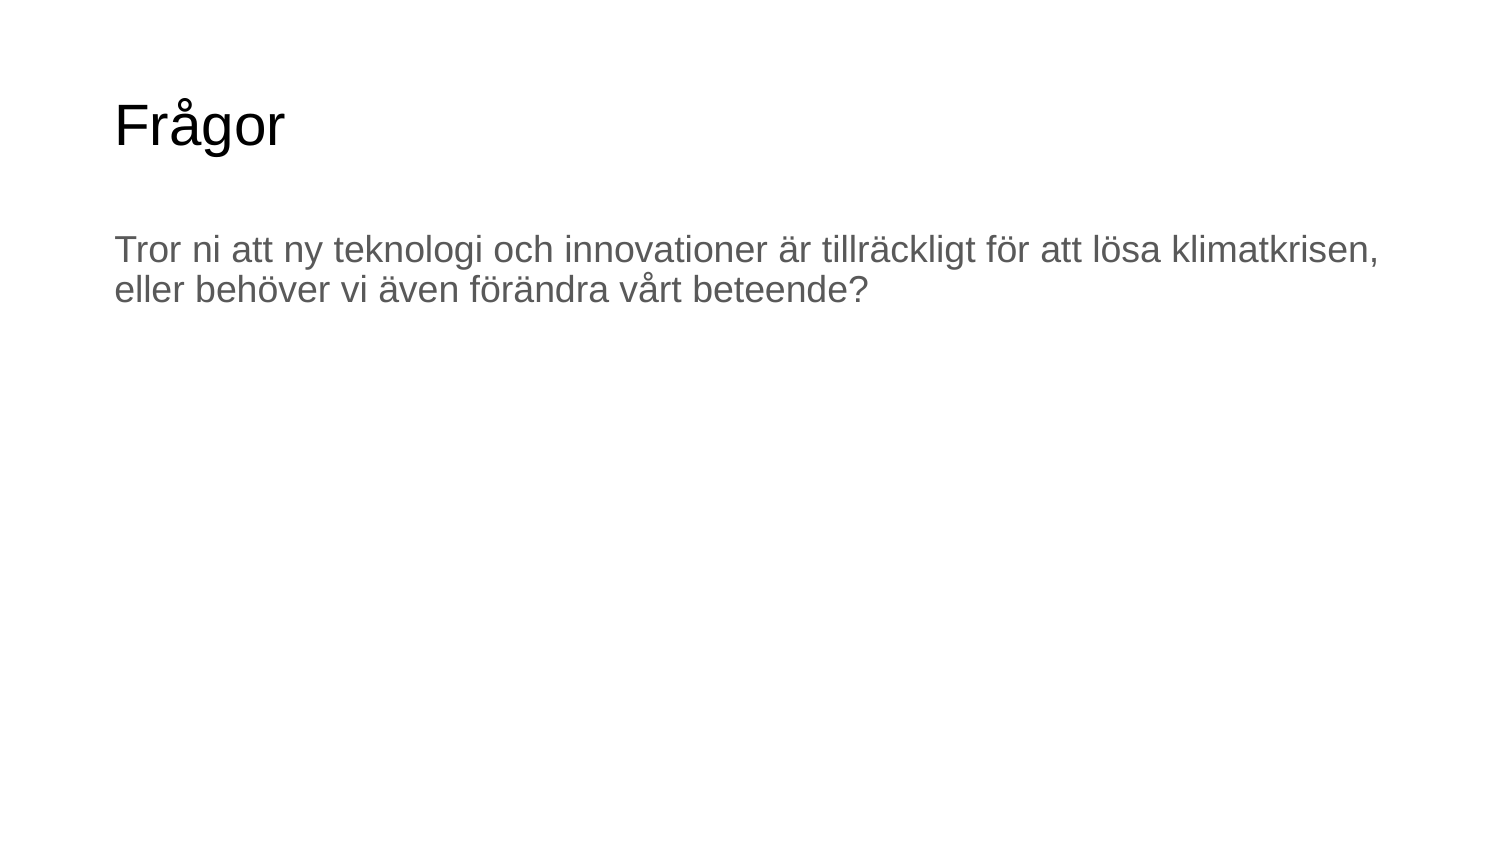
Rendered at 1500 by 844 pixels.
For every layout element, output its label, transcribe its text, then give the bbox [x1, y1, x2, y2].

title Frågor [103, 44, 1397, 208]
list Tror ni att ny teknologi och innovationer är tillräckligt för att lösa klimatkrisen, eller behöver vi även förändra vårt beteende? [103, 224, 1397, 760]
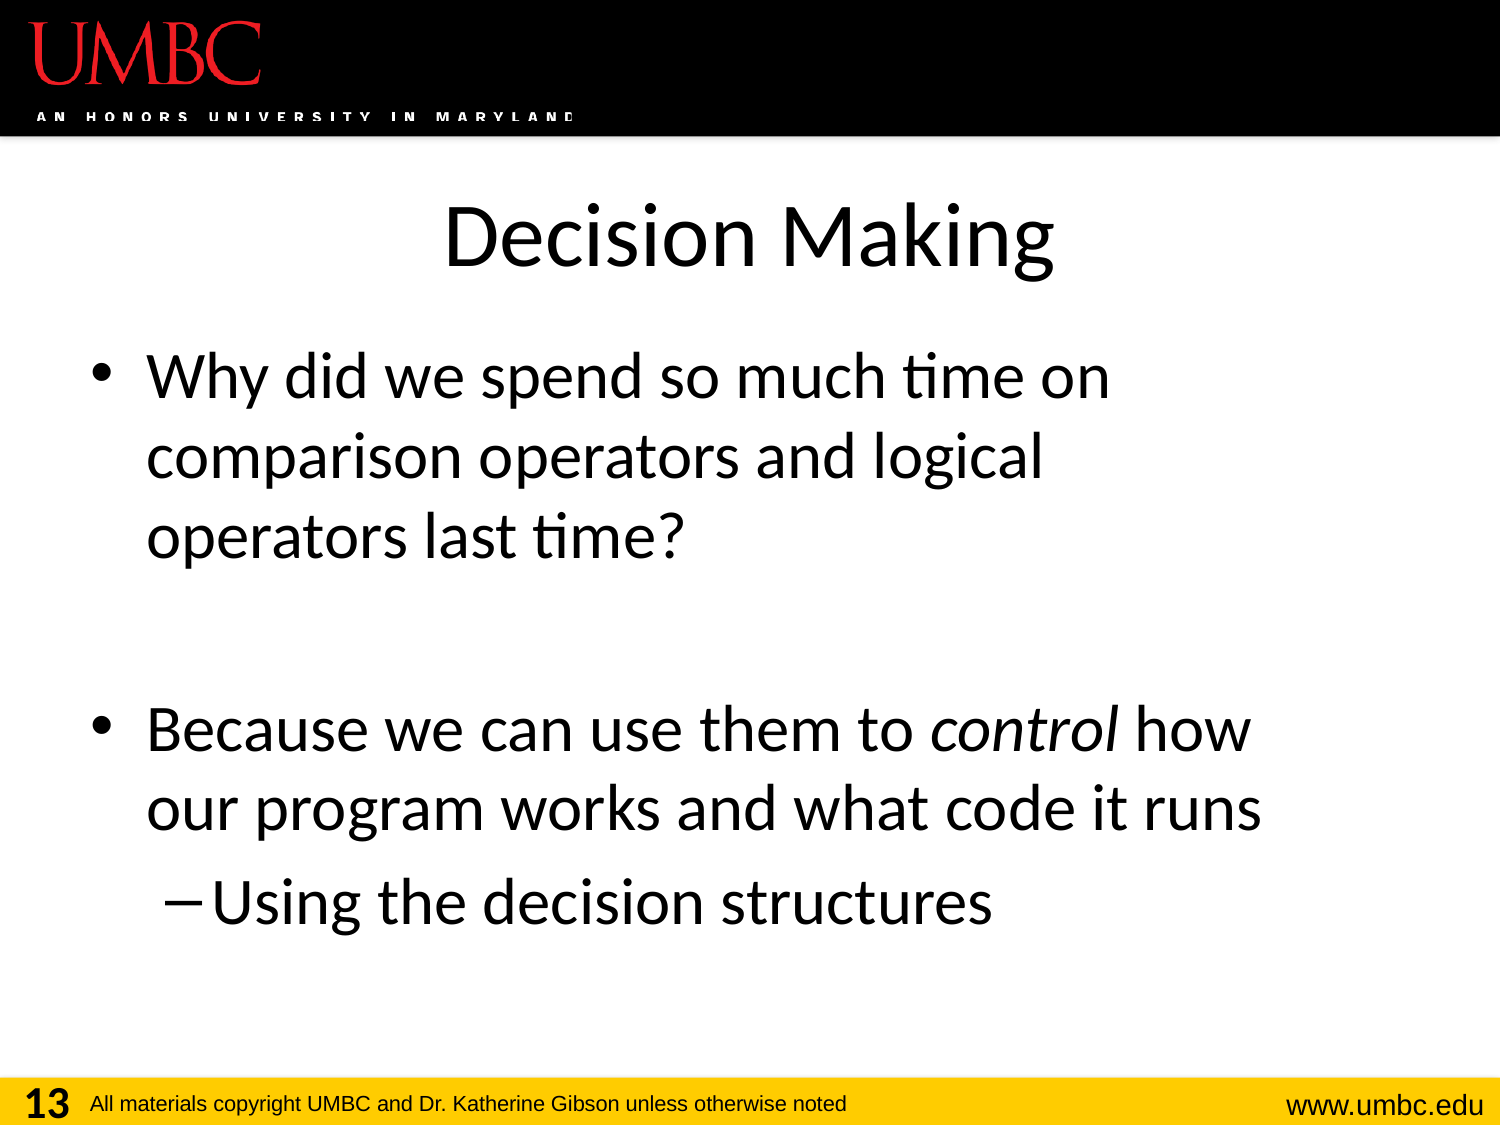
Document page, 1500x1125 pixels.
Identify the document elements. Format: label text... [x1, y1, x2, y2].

## Problem to solve
Only the lines from the one with "Document page, 1500x1125 pixels." through the end of the records above are to be copied, exactly as written.

## Answer to this task
Document page, 1500x1125 pixels.
Identify the document elements. Format: label text... [x1, y1, x2, y2].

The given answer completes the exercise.